On considère que les méthodes de marketing classiques sont les publicités imprimées, télévisées, à la radio, par téléphone, ou l’usage des panneaux d’affichage, l’envoi des courriers, ou encore le fait d’offrir des échantillons gratuits, etc.
La problématique est que tous ces stratégies conventionnelles sont superficielles, et se font de façon aléatoire, souvent sans obtenir l’effet escompté. C’est grâce à l’aide des chercheurs en neurosciences et psychologie, que les marketeurs vont réaliser que les émotions, les schémas, et les processus cognitifs qui comportent de nombreuses composantes subconscientes, sont les capitaines des comportements de consommation.
Depuis ces décennies, les chercheurs en marketing se concentrent sur la compréhension du cerveau humain, une tâche extrêmement difficile, au moyen des techniques de la neuroimagerie, en particulier l’Electroencéphalographie EEG, l’Imagerie par résonance magnétique fonctionnelle IRMf, et le Magnétoencéphalographie MEG. Ces techniques servent à mesurer l’activité cérébrale, et a compter la vitesse à laquelle un sujet pourrait acquérir des informations par la pensée et par les émotions, ainsi qu’à localiser précisément où les neurones se déclenchent dans le cerveau, lorsqu’il s’agit de l’achat d’un produit.
Il est aussi intéressant d’apprendre que nous n’utilisons consciemment qu’environ 20 % de notre cerveau. Du coup, approximativement 80% du cerveau sont exploités de façon inconsciente et automatique.
Ces découvertes scientifiques frappantes ont conduit à la conclusion que le cerveau humain ne comprend pas les messages complexes, et cherche à éviter la douleur plutôt que les sensations fortes. Ainsi, il est capable de traiter des stimulus visuels, sans utiliser le cortex visuel. C’est pourquoi nous préférons les images au texte, et les expériences aux explications.
Qu’est-ce que cela signifie pour le neuro marketing ? En premier lieu, cela signifie que l’idée de demander au consommateur ce qu’il pense d’un produit, à travers des sondages par exemple, ou d’un entretien en face à face, est trompeuse. Car, justement, les consommateurs pourraient ne pas déclarer ce qu’ils pensent vraiment, voire être réellement incapables de décrire leur propre processus cognitif, composé de nombreuses composantes subconscientes.
Ainsi donc, la vraie prise de décision est gouvernée en même temps, par des processus cognitifs et affectifs. « Sans émotion, il n’y a pas de décision rationnelle possible », comme l’a écrit le professeur en neurosciences Damasio. Or il s’avère que ce que le neuromarketing a conclu avoir besoin d’étudier le cerveau de l’être humain pour savoir envoyer des messages spécifiques au subconscient, et pousser le consommateur à faire ses décisions d’achat, comme les marques souhaitent sans que l’acheteur s’en rende compte. Il s’agit d’ajuster l’impact émotionnel dans les publicités, le choix de couleurs des produits bien étudié, ou l’usage des odeurs quand il s’agit de fast-food, ou du choix soigneux des saveurs, avec des goûts qui stimulent les parties du cerveau responsables des émotions.

════════════════════

## Consignes de l'exercice
(a) Recopiez le passage du texte sur le neuromarketing qui va de « Il est aussi » à « inconsciente et automatique. ».
(b) Rédigez la suite du texte sur le neuromarketing, en commençant juste après sa dernière phrase.

## Extrait de données
════════════════════

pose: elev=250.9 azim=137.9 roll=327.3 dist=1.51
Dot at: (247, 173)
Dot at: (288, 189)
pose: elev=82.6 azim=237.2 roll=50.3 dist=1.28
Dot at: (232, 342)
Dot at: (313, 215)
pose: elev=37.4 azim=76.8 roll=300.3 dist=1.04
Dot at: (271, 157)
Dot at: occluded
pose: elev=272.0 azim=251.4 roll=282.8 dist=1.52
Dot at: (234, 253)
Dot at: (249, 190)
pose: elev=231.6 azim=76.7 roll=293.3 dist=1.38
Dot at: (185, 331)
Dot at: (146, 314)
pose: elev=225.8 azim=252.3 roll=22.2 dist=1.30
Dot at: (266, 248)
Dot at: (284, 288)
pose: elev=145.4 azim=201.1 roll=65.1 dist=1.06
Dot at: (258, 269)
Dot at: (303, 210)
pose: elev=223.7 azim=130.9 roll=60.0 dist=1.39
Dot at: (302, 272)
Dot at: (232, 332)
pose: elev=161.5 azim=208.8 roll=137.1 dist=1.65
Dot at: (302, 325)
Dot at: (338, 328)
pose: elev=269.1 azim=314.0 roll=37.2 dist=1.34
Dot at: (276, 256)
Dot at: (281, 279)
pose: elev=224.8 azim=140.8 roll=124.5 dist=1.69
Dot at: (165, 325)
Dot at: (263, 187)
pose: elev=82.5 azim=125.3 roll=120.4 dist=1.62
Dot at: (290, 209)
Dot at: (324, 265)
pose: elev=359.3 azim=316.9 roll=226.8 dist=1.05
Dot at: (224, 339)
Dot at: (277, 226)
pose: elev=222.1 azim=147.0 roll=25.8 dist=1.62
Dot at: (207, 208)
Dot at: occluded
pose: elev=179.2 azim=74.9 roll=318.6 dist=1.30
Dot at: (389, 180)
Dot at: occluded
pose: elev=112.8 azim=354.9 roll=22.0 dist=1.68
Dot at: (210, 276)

════════════════════

## Réponses fournies
(a)
Il est aussi intéressant d’apprendre que nous n’utilisons consciemment qu’environ 20 % de notre cerveau. Du coup, approximativement 80% du cerveau sont exploités de façon inconsciente et automatique.

(b)
Revenons un peu en arrière : en 1999, le chercheur North et son équipe ont réalisé une étude sur les fonctions de la musique quant à la prise de décision. Ils ont placé des vins allemands et français sur un rayon, en leur accordant le même espace dans le magasin, et ils ont diffusé de la musique française et allemande en alternance pendant deux semaines. A la sortie du magasin, ils ont interviewé les consommateurs pour savoir quel vin ils avaient acheté et pourquoi. Le résultat était que lorsque l’on jouait de la musique française, le vin français se vendait trois fois plus, et pareillement, lorsque la musique allemande était diffusée, le vin allemand était plus vendu. Bien que 86 % des acheteurs aient déclaré que la musique n’a pas influencé leur décision d’achat. Cela signifie que les gens n’avaient pas conscience de ce qui les influence pour acheter ce vin. Une autre étude a été conduite sur les préférences entre les marques de soda Pepsi et Coca-Cola, dans laquelle il y a eu deux tests. Pour le premier test, on faisait déguster des échantillons de chaque boisson, sans que les sujets ne sachent de quelle marque il s’agissait. Dans le second test les sujets ont dégusté des échantillons en révélant seulement l’une des deux marques de soda. Lorsque les consommateurs n’avaient pas connaissance des marques, les sujets n’avaient pas de préférence pour l’une ou l’autre des deux boissons, car dans le cerveau la zone du Putamen était activée. Cette zone est responsable des valeurs gustatives et du plaisir. Par contre, lorsqu’il savait qu’ils buvaient du Coca-Cola, une nette préférence pour ce soda était exprimée soudain. Ce sont d’autres régions du cerveau qui était enclenchée comme l’hippocampe, le cortex préfrontal ou encore le tronc central, car le Putamen était en retrait lorsque l’on informe le cerveau qu’il boit du Coca-Cola (McLure et al, 2004). En plus de ceci, il existe de nombreuses autres études en neurosciences qui ont prouvé que les émotions sont l’épine dorsale du processus de prise de décision.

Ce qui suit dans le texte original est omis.